I think it would work out fine!


----------



## monkey7 (Sep 16, 2008)

Thanks!


----------



## javakittie (Aug 18, 2007)

They're both pretty young, so if you do some neutral intros it should work out okay. Generally the rule is that babies love everyone and young rats want to play with everyone. It's when they hit 6mo or older that it can become a pain.


----------



## Stace87 (Jun 24, 2008)

I'm just doing my first intro. Two 16 month old male rats with one 6/7 week old baby. They'll be going together when my cage is delivered, which will hopefully be on Monday. I've had no problems with the intro so far  

You should be fine, especially with them being younger. A lot of people on a different forum kept saying to me "get two, get two babies", it's worked out fine with just the one.


----------



## javakittie (Aug 18, 2007)

People suggest getting two babies because you can't guarantee that the older rats will enjoy being pestered, pounced on, and bowled over by a hyperactive baby. Getting two means that they have someone on their own energy level to play with. It's not a bad suggestion.


----------



## Stace87 (Jun 24, 2008)

javakittie said:


> People suggest getting two babies because you can't guarantee that the older rats will enjoy being pestered, pounced on, and bowled over by a hyperactive baby. Getting two means that they have someone on their own energy level to play with. It's not a bad suggestion.


Yes I know why people suggest to get two babies, but I explained numerous times to them why it wasn't feasible for me. Vet bills being the main reason. Max enjoys playing with the baby (Gizmo) and Gizmo is Spike's shadow lol.


----------



## monkey7 (Sep 16, 2008)

Thanks everyone for your help. Unfortunately I lost my Monkey (hairless rat) before I could get her in to the vet's office. I got 2 new rats a couple days ago and they seem to be doing well but I am going to keep an eye on them. 

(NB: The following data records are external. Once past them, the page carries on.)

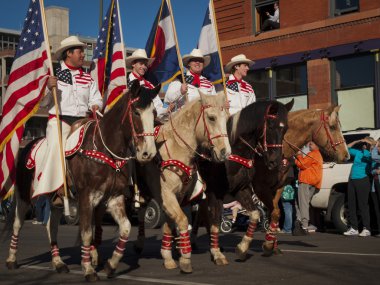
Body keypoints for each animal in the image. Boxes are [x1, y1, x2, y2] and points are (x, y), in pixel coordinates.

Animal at [5, 80, 160, 280]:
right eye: (136, 112)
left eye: (154, 113)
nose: (148, 153)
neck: (104, 149)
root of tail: (28, 145)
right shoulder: (86, 197)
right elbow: (86, 233)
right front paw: (88, 268)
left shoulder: (114, 198)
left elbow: (125, 228)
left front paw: (110, 265)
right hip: (24, 196)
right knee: (17, 223)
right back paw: (11, 260)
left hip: (56, 199)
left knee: (51, 226)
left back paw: (58, 263)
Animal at [194, 103, 348, 264]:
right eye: (332, 127)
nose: (346, 155)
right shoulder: (260, 188)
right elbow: (274, 212)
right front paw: (268, 244)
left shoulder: (277, 189)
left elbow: (275, 214)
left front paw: (272, 245)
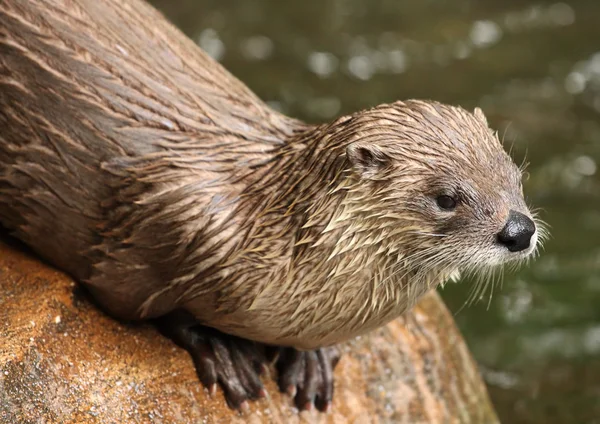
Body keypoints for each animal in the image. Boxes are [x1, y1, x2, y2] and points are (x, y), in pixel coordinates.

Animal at [0, 0, 544, 414]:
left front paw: (312, 360)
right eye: (446, 198)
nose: (519, 231)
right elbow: (145, 307)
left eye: (515, 177)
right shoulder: (159, 231)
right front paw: (223, 349)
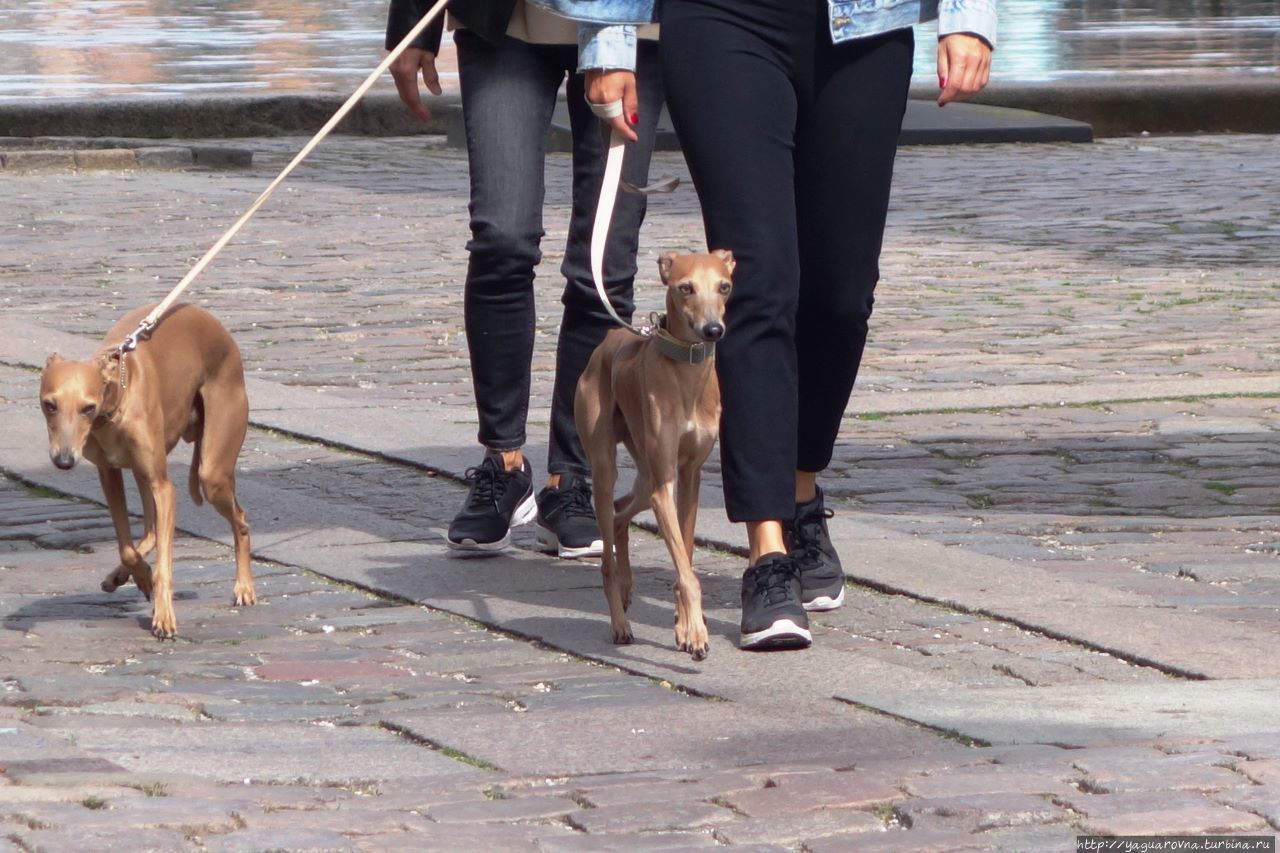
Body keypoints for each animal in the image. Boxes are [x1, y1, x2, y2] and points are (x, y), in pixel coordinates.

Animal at [38, 302, 254, 635]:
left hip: (212, 474)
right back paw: (122, 576)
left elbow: (164, 563)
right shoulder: (109, 474)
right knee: (152, 530)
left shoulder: (164, 488)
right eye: (49, 405)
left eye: (88, 407)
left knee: (240, 520)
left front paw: (164, 616)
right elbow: (127, 548)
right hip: (144, 474)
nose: (63, 461)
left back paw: (244, 586)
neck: (118, 399)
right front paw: (140, 575)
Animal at [578, 245, 737, 655]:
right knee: (607, 550)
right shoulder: (665, 485)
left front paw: (684, 626)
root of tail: (609, 338)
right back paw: (619, 622)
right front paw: (696, 634)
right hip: (607, 466)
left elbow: (686, 555)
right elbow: (686, 572)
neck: (688, 378)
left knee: (621, 514)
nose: (713, 330)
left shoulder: (688, 476)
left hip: (645, 472)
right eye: (685, 287)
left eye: (724, 286)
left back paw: (627, 587)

I know it is not recommended but would it be better to keep an "aggressive" or over dominate rat but itself and let them out to play with other rats? This is just in case something happens and I have to separate them.


----------



## lovinmyworm (Feb 18, 2008)

You should always try to do intro's, if they don't work the first time go back a step and try again. It took me close to 4 months to get my crew all together, so sometimes it takes time. It's best to just take your time and get them all living together. The only time I've ever had issues is with a super aggressive rat even after he was neutered and he has no choice but to be a solo rat. He doesn't care to play he only cares to instantly attack any other rat no matter how you do intro's. I tried with him for months and still nothing..... He's the only rat I have yet to intro and we are still trying with him in the hopes that he won't always have to live alone. He lives right next to the other rats, just not with them. If they walk past his side of the cage he will literally wake up from a dead sleep and start hissing at the other rats from his cage. Not a typical reaction at all!


----------



## monkey7 (Sep 16, 2008)

Thanks! So far the two girls are getting along. The larger rat just humors the little one when she gets excited. I will try to get pictures of them soon.


----------